[[ Excerpted records open ]]

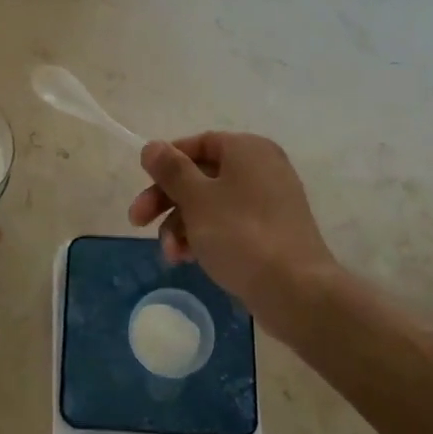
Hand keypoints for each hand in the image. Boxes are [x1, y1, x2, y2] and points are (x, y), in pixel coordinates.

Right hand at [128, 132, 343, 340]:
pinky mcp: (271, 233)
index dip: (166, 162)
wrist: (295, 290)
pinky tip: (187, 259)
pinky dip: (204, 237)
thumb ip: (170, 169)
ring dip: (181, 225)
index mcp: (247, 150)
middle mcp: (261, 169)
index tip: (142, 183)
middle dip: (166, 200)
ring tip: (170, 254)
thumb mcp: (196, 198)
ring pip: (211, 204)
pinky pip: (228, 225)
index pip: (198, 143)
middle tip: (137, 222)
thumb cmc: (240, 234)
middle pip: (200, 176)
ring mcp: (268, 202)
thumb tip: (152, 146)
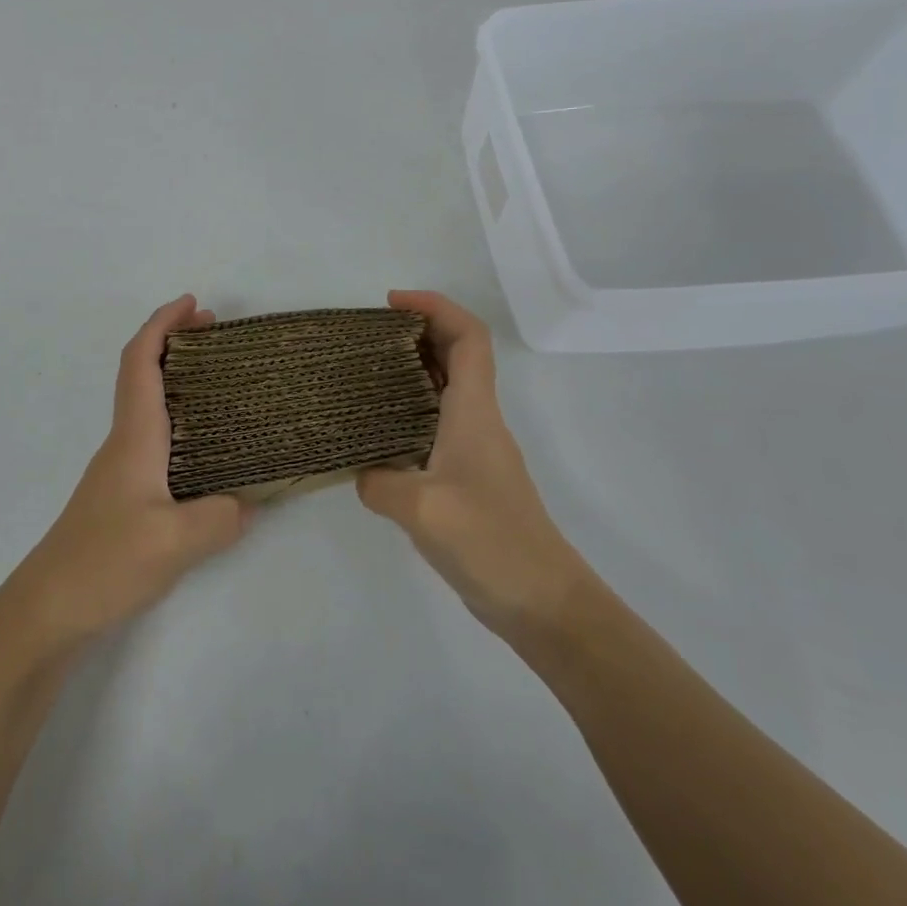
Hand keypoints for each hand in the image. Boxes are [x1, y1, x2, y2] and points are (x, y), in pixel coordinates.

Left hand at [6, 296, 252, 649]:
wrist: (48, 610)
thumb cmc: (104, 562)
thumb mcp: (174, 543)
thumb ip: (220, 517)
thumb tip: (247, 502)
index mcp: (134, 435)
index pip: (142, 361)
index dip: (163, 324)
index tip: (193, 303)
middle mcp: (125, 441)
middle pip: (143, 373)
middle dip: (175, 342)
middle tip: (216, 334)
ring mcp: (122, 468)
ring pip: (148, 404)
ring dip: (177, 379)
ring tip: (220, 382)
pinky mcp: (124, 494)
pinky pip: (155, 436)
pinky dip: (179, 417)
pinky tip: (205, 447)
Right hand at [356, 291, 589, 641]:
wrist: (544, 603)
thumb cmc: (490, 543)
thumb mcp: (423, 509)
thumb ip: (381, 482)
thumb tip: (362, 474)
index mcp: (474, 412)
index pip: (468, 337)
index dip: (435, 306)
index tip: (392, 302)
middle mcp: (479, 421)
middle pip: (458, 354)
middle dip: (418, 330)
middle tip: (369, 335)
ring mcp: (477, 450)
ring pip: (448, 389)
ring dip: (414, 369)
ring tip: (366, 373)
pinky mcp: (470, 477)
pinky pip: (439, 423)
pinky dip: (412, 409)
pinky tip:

[[ Excerpted records closed ]]
[[ Excerpted records open ]]

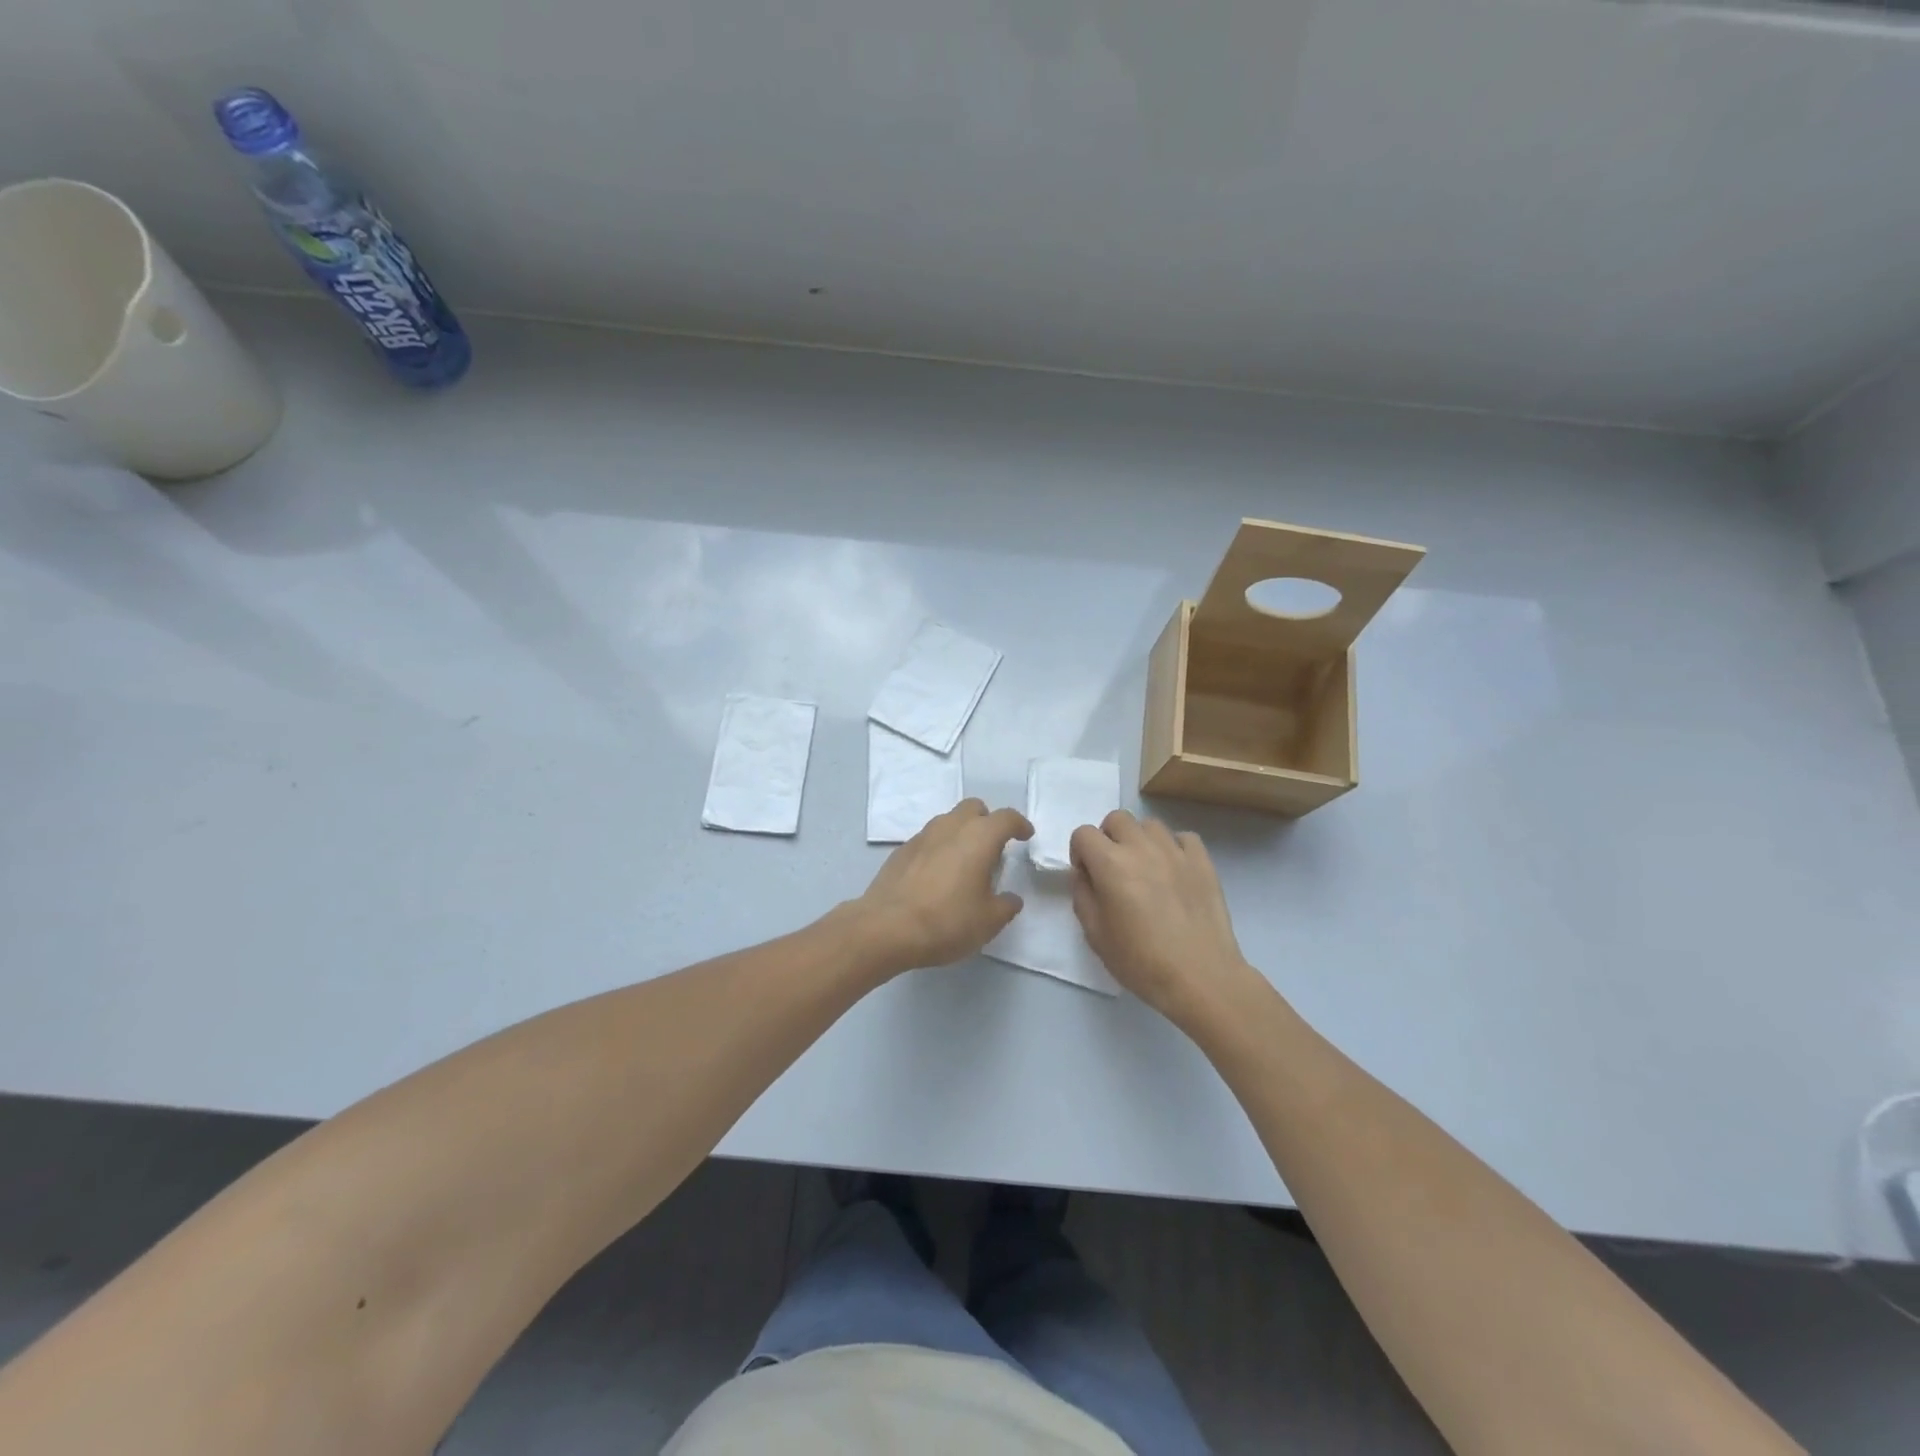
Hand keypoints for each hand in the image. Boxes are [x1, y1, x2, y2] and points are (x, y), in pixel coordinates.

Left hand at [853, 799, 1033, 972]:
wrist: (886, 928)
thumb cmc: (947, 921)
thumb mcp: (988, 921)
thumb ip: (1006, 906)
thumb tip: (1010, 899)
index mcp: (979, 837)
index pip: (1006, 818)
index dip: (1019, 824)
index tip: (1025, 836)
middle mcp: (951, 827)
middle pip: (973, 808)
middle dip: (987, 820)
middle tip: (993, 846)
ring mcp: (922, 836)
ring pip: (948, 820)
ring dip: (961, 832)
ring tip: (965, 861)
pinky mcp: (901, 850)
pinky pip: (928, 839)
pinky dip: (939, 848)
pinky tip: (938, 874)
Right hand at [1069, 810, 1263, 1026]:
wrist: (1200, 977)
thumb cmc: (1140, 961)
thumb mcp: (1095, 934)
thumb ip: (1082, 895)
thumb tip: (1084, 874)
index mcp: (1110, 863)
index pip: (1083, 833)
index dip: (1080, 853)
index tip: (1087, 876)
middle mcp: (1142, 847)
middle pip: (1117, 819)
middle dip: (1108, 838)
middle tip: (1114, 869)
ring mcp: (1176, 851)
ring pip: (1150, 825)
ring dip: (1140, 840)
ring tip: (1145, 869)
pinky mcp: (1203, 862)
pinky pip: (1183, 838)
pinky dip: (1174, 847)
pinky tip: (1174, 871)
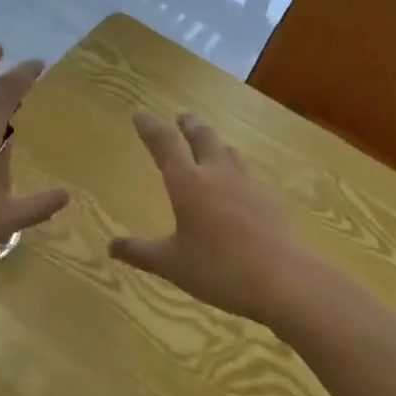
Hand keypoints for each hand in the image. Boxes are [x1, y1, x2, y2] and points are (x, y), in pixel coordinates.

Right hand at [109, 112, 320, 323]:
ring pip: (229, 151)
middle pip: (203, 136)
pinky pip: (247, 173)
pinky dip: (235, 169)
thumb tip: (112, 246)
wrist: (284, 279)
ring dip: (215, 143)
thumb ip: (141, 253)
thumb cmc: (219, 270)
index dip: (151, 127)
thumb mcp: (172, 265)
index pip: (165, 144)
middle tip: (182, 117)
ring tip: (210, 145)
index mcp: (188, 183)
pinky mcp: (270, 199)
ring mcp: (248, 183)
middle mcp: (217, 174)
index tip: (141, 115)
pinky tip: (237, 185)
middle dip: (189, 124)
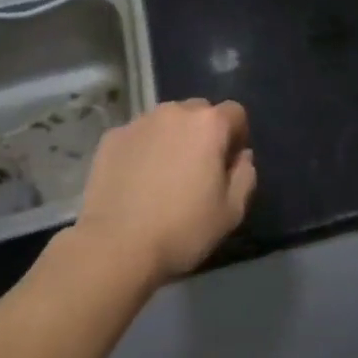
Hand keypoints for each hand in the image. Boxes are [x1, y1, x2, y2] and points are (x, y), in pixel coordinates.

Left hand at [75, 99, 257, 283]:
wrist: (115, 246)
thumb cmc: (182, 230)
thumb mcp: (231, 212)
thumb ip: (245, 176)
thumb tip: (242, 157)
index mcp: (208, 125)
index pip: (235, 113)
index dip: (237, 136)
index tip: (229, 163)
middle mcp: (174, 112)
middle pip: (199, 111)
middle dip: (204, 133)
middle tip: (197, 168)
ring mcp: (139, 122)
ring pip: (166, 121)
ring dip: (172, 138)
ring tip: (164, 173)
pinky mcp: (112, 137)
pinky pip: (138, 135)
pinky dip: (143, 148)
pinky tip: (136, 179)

[[ Excerpted records closed ]]
[[ Excerpted records open ]]

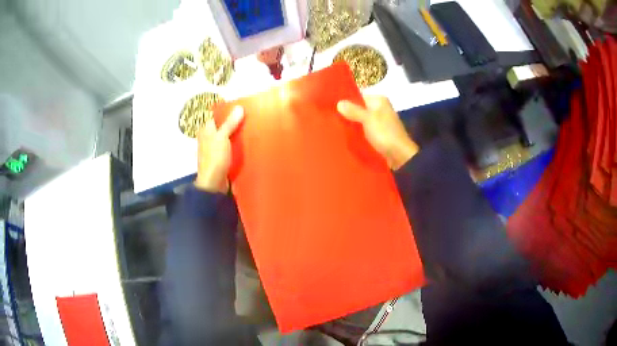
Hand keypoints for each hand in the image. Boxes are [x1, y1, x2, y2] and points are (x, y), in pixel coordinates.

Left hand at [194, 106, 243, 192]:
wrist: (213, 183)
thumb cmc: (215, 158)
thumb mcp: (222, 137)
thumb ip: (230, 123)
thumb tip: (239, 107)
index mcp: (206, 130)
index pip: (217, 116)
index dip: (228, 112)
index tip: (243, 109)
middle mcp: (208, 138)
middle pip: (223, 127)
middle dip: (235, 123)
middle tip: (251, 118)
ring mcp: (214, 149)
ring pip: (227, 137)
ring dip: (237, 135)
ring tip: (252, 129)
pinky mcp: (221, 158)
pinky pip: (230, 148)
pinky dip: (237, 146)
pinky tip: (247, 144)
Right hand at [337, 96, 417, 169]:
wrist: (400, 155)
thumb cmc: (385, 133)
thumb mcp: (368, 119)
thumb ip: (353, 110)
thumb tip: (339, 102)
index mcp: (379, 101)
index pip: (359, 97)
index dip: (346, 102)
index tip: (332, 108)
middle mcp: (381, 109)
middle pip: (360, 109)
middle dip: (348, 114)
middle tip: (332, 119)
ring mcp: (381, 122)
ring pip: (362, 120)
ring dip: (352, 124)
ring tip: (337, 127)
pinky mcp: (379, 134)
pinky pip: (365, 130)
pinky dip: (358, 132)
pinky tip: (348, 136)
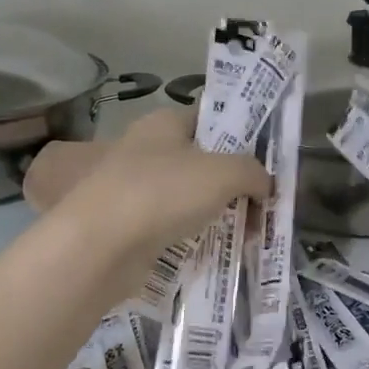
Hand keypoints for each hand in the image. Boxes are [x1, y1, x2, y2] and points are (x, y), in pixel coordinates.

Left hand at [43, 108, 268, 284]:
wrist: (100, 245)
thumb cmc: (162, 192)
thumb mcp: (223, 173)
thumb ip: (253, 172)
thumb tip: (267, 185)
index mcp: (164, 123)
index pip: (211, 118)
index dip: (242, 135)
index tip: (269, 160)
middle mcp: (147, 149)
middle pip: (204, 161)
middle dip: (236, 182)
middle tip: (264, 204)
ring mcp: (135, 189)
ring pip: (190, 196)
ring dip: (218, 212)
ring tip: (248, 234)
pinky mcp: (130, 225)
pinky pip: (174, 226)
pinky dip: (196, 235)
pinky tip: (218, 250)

[[ Excerpted records closed ]]

Read through the data above. Report each line that has the word "wrist".

wrist: (295, 290)
wrist: (48, 610)
wrist: (544, 603)
wrist: (886, 928)
wrist: (1200, 977)
wrist: (284, 279)
wrist: (115, 246)
wrist: (213, 183)
wrist: (400, 155)
wrist: (100, 245)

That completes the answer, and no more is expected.